*** The data Section Begins ***

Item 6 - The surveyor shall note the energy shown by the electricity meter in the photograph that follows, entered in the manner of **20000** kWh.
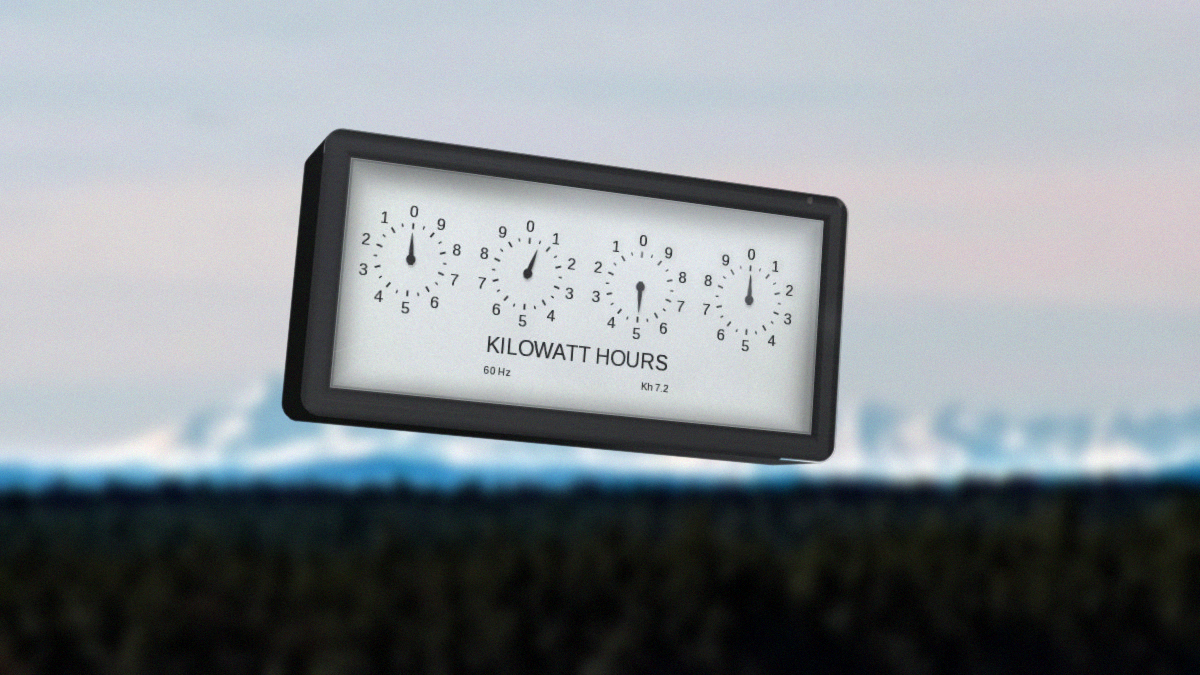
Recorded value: **50** kWh
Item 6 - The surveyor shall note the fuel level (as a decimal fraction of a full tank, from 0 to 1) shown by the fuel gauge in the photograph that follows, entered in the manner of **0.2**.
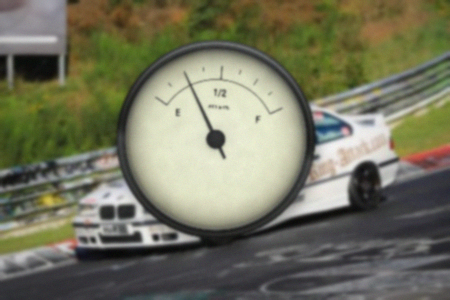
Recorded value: **0.25**
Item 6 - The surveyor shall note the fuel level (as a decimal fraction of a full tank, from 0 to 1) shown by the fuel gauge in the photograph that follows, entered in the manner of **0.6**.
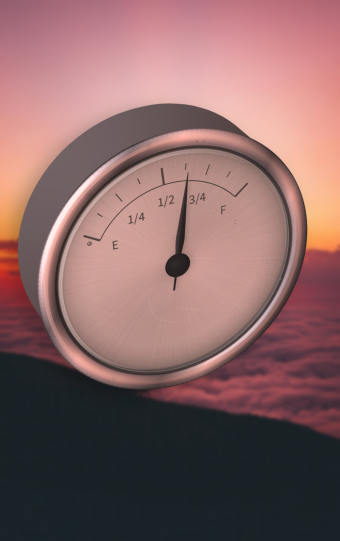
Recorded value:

*** The data Section Ends ***

■ **Aim of the task**: Arrange the stretch from the line containing "manner of **0.6**." through the end of the records as a numbered list, skipping blank lines and leaving out the pictures.

■ **Result of this exercise**:
1. Item 6 - The surveyor shall note the fuel level (as a decimal fraction of a full tank, from 0 to 1) shown by the fuel gauge in the photograph that follows, entered in the manner of **0.6**.
2. Recorded value:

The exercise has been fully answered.